Fase 2, la sfuriata dell’ex primario di Torino: «Giovani assassini, fanno aperitivo in piazza uno attaccato all’altro»
Antonio Sechi è un famoso medico di Torino: è stato per molto tempo il primario del pronto soccorso dell’ospedale Molinette. Per lui quello che sta accadendo nelle città del nord Italia, in particolare nel capoluogo piemontese e a Milano significa essere degli «assassini». Sechi si riferisce ai giovani e alla movida: le piazze hanno ricominciato a pullulare di persone (per la verità non solo ragazzi) da quando è entrato in vigore il nuovo dpcm che elimina le principali restrizioni dei mesi di lockdown entrate in vigore per contrastare l’epidemia da Coronavirus.
«Uno attaccato all’altro, quasi quasi bevono dallo stesso bicchiere. Non solo a Torino, abbiamo visto tutti le immagini di qualche settimana fa dei Navigli, a Milano. Comportarsi così vuol dire andarsela a cercare. Non si rendono conto del rischio», ha raccontato al Corriere della Sera. Il medico li considera pericolosi, soprattutto per gli altri. E ce l’ha soprattutto con i giovani: «Se uno di loro si contagia magari non succede nulla – dice – ma può mettere in pericolo il papà, la mamma, i nonni».
E ancora: «Io sono d’accordo con le riaperture – dice – ma credo che le forze dell’ordine debbano sanzionare soprattutto i comportamenti di queste persone. In tv, nei vari servizi sui Navigli, le ho anche sentite arroganti. Io stesso, dopo alcuni commenti scritti su Facebook, mi sono sentito dare del vecchio, dell’incompetente».
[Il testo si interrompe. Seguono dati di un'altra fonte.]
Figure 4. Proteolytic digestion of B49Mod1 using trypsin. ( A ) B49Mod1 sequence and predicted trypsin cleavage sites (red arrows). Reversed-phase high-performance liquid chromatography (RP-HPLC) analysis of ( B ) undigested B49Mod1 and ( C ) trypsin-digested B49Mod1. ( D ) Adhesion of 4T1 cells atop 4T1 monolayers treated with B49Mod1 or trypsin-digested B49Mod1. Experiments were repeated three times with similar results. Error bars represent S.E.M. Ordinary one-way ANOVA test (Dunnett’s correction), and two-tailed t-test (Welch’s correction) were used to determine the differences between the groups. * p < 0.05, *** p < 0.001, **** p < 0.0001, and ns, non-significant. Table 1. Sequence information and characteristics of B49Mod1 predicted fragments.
Dunque il problema post lockdown sembrano essere, appunto, i giovani. Eppure c’è chi crede non sia il caso di ergerli a capri espiatori di questa situazione, come nel caso del segretario dem Nicola Zingaretti che ha scritto in un post questa mattina, 22 maggio: «I giovani non sono gli untori di questo tempo. Sono le principali vittime di questo periodo. Hanno iniziato a pagare dal punto di vista della formazione, pagano sul lavoro, pagheranno sul debito pubblico. Sì, serve da parte loro, come di tutti, responsabilità nei comportamenti, ma non bisogna criminalizzarli: investiamo su di loro perché è giusto e perché dobbiamo combattere per il futuro dei ragazzi e delle ragazze, non sono un problema, ma risorse immense della rinascita italiana».